図書館を使う人たちが、部活動のように同じ興味を持つ仲間と継続的に学んでいくプログラム「Lib活(リブカツ)」。
本館の開館と共に始動した、神奈川県立図書館の新しい取組です。
そのプログラムのひとつが、「県民が編むかながわの半世紀」です。
神奈川県の現代史をまとめた資料はまだ少なく、県のあゆみをまとめた『神奈川県史』には、1980(昭和55)年までの動きが収められています。そこからすでに40年以上の年月が経ち、高度経済成長期も含めた比較的新しい時代の神奈川県の様子を、地域資料をはじめとした図書館が持つ豊富な資料や情報を活用しながら、県民の手で、県民の目線を持って編んでいけないか、という思いで企画が始まりました。
今年度の活動は11月から始まり、1981(昭和56)年から2020(令和2)年までの神奈川県の動きを見通すことができる年表の作成に、10人の受講者が取り組んでいます。
アドバイザー兼今期コーディネーターには、フェリス女学院大学国際交流学部名誉教授の大西比呂志先生(写真1枚目)を迎え、講義を通して地域資料や時代背景への理解を深める「研究会」、受講者間の情報や意見を交換しながら、図書館で調べたことを基に年表作成の作業を進める「実習日」、資料の収集や研究、作業を個々で進める「自主活動日」、16ミリフィルムの映像から地域の様子を知る「郷土映像上映会」の4つを柱に活動しています。

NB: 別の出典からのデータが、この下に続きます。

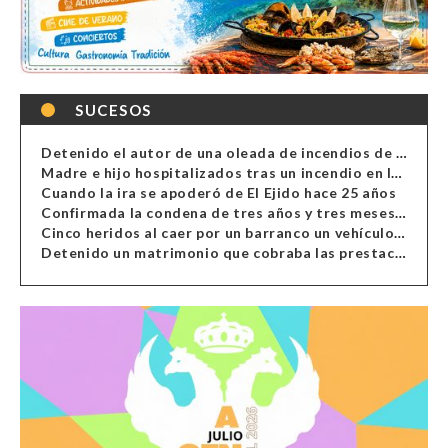
SUCESOS
Detenido el autor de una oleada de incendios de contenedores en Almería
Madre e hijo hospitalizados tras un incendio en la cocina de una vivienda en Almería
Cuando la ira se apoderó de El Ejido hace 25 años
Confirmada la condena de tres años y tres meses al hombre de Antas acusado de xenofobia
Cinco heridos al caer por un barranco un vehículo en Alcolea
Detenido un matrimonio que cobraba las prestaciones de ilegales en Almería, Granada, Málaga, Huelva y Murcia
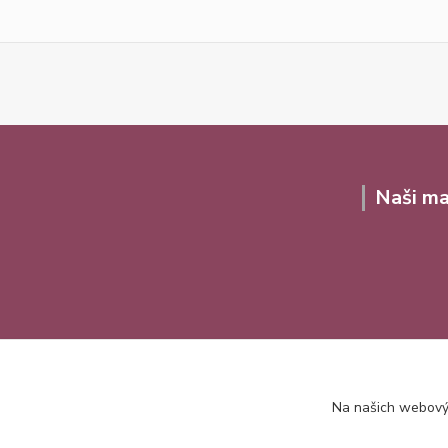
Naši ma
Na našich webovýc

これまでの研究会では、大西先生から、現代史を県民の手で編むことの意義や、高度経済成長期以降の神奈川県の動向などについてご講義いただきました。図書館からも、過去の地域の様子に学び今に活かせるよう、そして地域の姿が書き留められた資料を、現在だけでなく未来の利用者も活用していけるよう、地域資料を集め、保存し、様々な形で提供をしている事をお話ししました。
実習日では、各自が年表作成のための作業を進める中で気づいた点や、まとめ方のコツなどを共有し、「過去の新聞を見ていると、記事だけでなく広告などからも世相を伺えるのが面白い」「社会の大きな流れを掴んでから、県内の動きを見ていくとわかりやすい」など、意見交換も活発かつ和やかに行われています。
年表は、「県民が編む」というところを大事にし、受講者それぞれの視点で作成が進められています。
神奈川県に生きる人の目線から、どのような出来事が浮かび上がってくるのでしょう。
受講者の気づきや学びが形になるのが、今からとても楽しみです。